Mary Jo has been practicing Emergency Medicine for over 3 decades. She has held nursing licenses in 6 states, practicing in both Level 1 adult and pediatric Trauma Centers. She served as the Program Manager for the Center for Professional and Applied Ethics at UNC Charlotte. She most recently returned to clinical practice to be part of a COVID testing and vaccination team.
Contact Mary Jo at email@example.com
Dr. William Hazzard, Emeritus
Board Member Emeritus
Dr. Hazzard is an academic gerontologist and geriatrician at Wake Forest School of Medicine with a long-standing interest in Dying with Dignity based upon his experience in Oregon with a beloved sister, a victim of the last American polio epidemic, who died at 81 by self-administering a lethal dose of prescribed medicine, at her home, as he held her hand as she took her last breath.

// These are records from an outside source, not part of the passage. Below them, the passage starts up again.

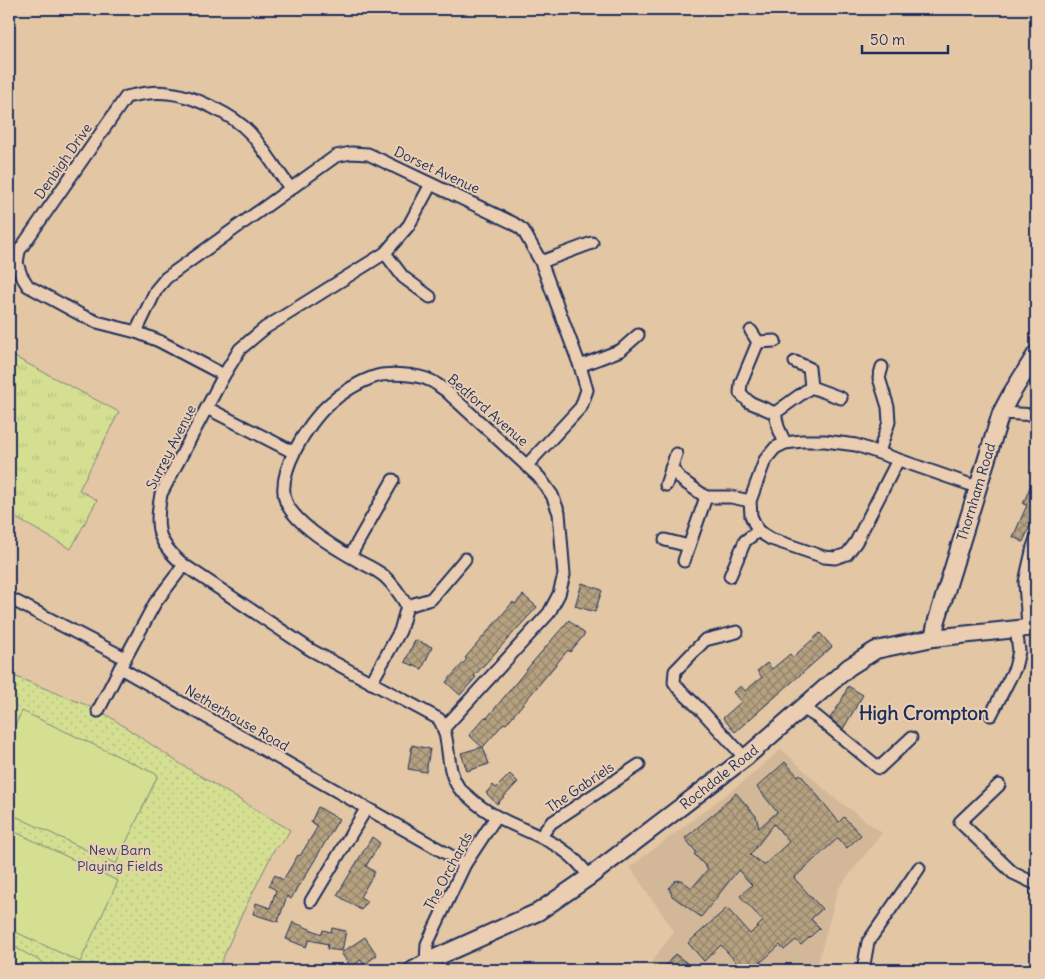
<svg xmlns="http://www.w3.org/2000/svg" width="1045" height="979" font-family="Delius,sans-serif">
	<defs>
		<pattern id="grass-tufts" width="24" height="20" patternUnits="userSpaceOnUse" patternTransform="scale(1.25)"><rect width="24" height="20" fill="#d5df92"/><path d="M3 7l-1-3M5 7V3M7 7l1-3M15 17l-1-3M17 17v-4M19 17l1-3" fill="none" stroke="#b6c080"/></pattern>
		<pattern id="park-dots" width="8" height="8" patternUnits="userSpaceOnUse" patternTransform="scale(1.25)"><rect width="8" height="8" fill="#d5df92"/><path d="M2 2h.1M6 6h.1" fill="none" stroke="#b6c080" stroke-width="1.8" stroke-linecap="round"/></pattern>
		<pattern id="building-cross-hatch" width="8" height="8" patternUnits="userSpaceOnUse" patternTransform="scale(1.25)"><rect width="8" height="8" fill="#b6a280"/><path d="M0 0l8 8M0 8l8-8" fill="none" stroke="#93846c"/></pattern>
	</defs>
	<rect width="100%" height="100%" fill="#e3c6a4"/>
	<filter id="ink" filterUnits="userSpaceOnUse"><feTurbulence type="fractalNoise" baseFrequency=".02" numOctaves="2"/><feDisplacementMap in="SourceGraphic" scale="10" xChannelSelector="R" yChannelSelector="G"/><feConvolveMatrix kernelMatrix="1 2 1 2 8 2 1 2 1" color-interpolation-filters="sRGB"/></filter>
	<g filter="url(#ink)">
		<polygon fill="#d2b898" points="781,749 832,796 882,833 838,889 816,970 646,970 674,931 630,867 747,779"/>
		<polygon fill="url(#grass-tufts)" stroke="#788778" points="9,354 119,412 79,490 97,500 71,549 9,514"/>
		<polygon fill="url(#park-dots)" stroke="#788778" points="9,674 91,707 107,715 182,765 290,830 283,842 275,848 239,920 218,970 9,970"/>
		<g fill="#d5df92" stroke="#788778">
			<polygon points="22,711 158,775 116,864 9,813 9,738"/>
			<polygon points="9,829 118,881 80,962 9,929"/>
			<polygon points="9,944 47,965 44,970 9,970"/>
		</g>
		<g fill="url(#building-cross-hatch)" stroke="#1b2f5e" fill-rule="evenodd">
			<polygon points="1036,473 1036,512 1023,542 1013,537 1027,505 1023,504"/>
			<polygon points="582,583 602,590 595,612 575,606"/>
			<polygon points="523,595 537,607 474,676 476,677 460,695 446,682 467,659 465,658 513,602 515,604"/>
			<polygon points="569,620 585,634 570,652 568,650 506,724 504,723 483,747 489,764 467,771 461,753 482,747 469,735 485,717 487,718 532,663"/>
			<polygon points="820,633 832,647 735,732 723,718 741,702 733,692 741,686 745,691 762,677 757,671 767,663 772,669 790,654 792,657 794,656"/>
			<polygon points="415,640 432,647 422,669 405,662"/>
			<polygon points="848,686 863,695 843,729 830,718 841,702"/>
			<polygon points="412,745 430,749 426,772 408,769"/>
			<path d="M785,762L798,776L800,774L839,822L844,817L861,835L847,848L838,838L794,878L822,909L811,919L820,928L801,945L796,940L784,950L780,945L752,970H743L721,945L704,961L688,943L727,908L750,934L763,921L740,896L752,885L738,870L701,917L672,896L669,888L675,881L681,880L692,888L708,869L694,854L696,852L685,838L722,807L721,806L736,793L756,816L759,828L777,812L757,787ZM774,824L789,842L764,865L750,855Z"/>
			<polygon points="510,774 518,782 497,804 486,793 493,785 496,788"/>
			<polygon points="318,807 339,819 300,885 299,884 291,899 287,896 278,922 253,914 256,903 270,908 276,890 269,886 275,875 283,880 298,855 300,856 318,826 311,822"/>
			<polygon points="372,837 380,843 366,866 375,872 360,897 367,901 361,910 337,895"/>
			<polygon points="293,922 322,934 323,930 331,932 332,928 346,931 342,951 327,949 328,944 309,940 306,947 286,939"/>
			<polygon points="365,937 377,955 364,965 361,960 351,967 341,953"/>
			<polygon points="675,954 696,970 662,970"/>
		</g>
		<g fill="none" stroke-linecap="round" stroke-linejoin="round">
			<g stroke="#1b2f5e" stroke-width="15">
				<g id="street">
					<path d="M431,184L409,225L385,253L265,328L240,349L224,375L161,494C155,528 156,542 184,565L311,650L439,719C452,740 444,767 459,788C462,792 467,795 470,798C508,833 560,831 589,877"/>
					<polyline points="385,253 403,277 430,297"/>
					<polyline points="541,262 592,243"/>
					<polyline points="751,331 758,342 741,383 740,393 749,402 775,413 778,427 785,443"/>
					<polyline points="136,332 156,290 166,278 336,156 351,153 368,154 513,223 523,230 541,262 580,366 587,390 581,407 527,465"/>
					<polyline points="758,342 775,341"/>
					<polyline points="795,362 809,368 811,387"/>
					<polyline points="580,366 621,350 638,335"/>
					<path d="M224,375L159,341L136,332L97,322L83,316L28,286L21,275L17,263L19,251L126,97C139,94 153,91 168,93C192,95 234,115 250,133C265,150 277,171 291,189"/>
					<polyline points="207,408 293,452"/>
					<polyline points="775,413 811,387 841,398"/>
					<polyline points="1001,413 1036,415"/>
					<polyline points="879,452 889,422 888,407 879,378 882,367"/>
					<polyline points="898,460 856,542 847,554 835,558 824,557 771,539 758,531 751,516 750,501 765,460 775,448 785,443 802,441 825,441 856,445 977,487"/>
					<polyline points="671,468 683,481 706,497 731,497 750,501"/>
					<polyline points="666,485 676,454"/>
					<polyline points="665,540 689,546 684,561"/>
					<polyline points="689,546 706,497"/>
					<polyline points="350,556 393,480"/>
					<polyline points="184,565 155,603 120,668 465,864"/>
					<polyline points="730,576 745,541 758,531"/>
					<polyline points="9,598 125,658"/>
					<polyline points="407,606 431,599 465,559"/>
					<polyline points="1028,627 1025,582 1033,547 1036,539"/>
					<polyline points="737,632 705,640 675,671 674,682 678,688 701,710 745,758"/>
					<path d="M371,683L400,631L407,606C400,594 394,585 384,576C377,570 366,565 358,561C335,548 296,525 286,502C275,474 308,423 328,405C341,393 360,381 377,376C389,373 417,374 429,380C435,382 440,387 445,390L539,477L552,495L559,513L564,575L559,594L549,613L444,728"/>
					<polyline points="802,708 817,717 879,768 911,738"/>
					<polyline points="98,711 120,668"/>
					<polyline points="991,715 1015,668 1019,651 1016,629"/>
					<polyline points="999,785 960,822 1013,873 1036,884"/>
					<polyline points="541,836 551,823 639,765"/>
					<polyline points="311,901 366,809"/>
					<polyline points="426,963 427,944 465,864 496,817"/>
					<polyline points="863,970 868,942 919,868"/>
				</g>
			</g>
			<g stroke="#1b2f5e" stroke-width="20">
				<g id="secondary">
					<polyline points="933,638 937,620 1001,413 1010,396 1036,354"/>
					<polyline points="413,970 437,957 538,912 589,877 745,758 849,667 876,650 933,638 1036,627"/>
				</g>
			</g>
			<use href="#street" stroke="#ebceb2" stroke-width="11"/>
			<use href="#secondary" stroke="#ebceb2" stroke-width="16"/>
		</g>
	</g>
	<g text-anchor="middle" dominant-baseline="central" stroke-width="4" stroke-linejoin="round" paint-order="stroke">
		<g font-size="14" fill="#1b2f5e" stroke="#ebceb2">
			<text transform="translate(63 161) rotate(-55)">Denbigh Drive</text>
			<text transform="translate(437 170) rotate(25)">Dorset Avenue</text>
			<text transform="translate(488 410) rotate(41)">Bedford Avenue</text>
			<text transform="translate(171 447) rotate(-63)">Surrey Avenue</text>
			<text transform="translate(976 492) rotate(-73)">Thornham Road</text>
			<text transform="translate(237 718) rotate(30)">Netherhouse Road</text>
			<text transform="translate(719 777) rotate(-38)">Rochdale Road</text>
			<text transform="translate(580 787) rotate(-34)">The Gabriels</text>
			<text transform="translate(448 871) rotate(-62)">The Orchards</text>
		</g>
		<g font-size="14" fill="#2e4163" stroke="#ebceb2">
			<text x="120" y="850">New Barn<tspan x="120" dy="16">Playing Fields</tspan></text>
		</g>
		<g font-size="19" font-weight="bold" fill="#1b2f5e" stroke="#ebceb2">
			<text x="924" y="713">High Crompton</text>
		</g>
	</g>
	<rect width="1045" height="979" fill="none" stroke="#ebceb2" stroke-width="30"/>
	<rect x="15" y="15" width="1015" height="949" fill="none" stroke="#1b2f5e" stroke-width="2" filter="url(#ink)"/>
	<path d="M862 45v8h86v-8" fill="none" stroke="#1b2f5e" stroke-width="2.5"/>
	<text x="870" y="45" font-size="15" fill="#1b2f5e" stroke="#ebceb2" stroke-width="4" paint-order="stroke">50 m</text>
</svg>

Board Member and Media Relations
Jay Niver is a retired journalist and public relations consultant who became involved in the right-to-die movement.
Jay Niver is a retired journalist and public relations consultant who became involved in the right-to-die movement by supporting and chronicling his father's "final exit” in an award-winning documentary film. An Ohio native, Jay worked 30 years in the Carolinas before moving to Canada and returning after his wife's long, drawn-out surrender to terminal lung disease. He accumulated extensive experience in corporate and healthcare communications, as well as editing newspapers and specialized publications, after graduating from Northwestern University’s Medill School of Journalism.
Jay produces Final Exit Network's quarterly magazine, manages FEN's “Good Death Society Blog, and is a member of its speakers bureau.
General Counsel and Board Member
Joan Keston is an attorney with 40 years of legal and business experience. Most recently in Wilmington, she had a boutique law forum focusing on elder law, estate planning and asset protection.
Prior to that, she consulted in business development, structured, and negotiated large financial transactions and served as an international legal consultant and business attorney.
Joan has a BA in Economics and Biology from Bucknell University, JD from Villanova University School of Law and LLM in International Law from the University of Miami School of Law.
Glenn Withrow, M.D.
Board Member and Medical Advisor
Glenn Withrow majored in psychology at Davidson College and received medical training at the medical schools of Duke and UNC. His interest in peaceful death and dying and self-determination began in 1980 when he met Dr. Elisabeth Kübler-Ross. Just three weeks later he was faced with making medical decisions to determine his own father’s death.
As a board-certified family physician for over 40 years, he has been involved with numerous patients and their families through all stages of the dying process, both in the hospital and at home. He has witnessed end-of-life care that included futile, aggressive and harmful medical interventions as well as personalized, loving and compassionate treatment by Hospice workers.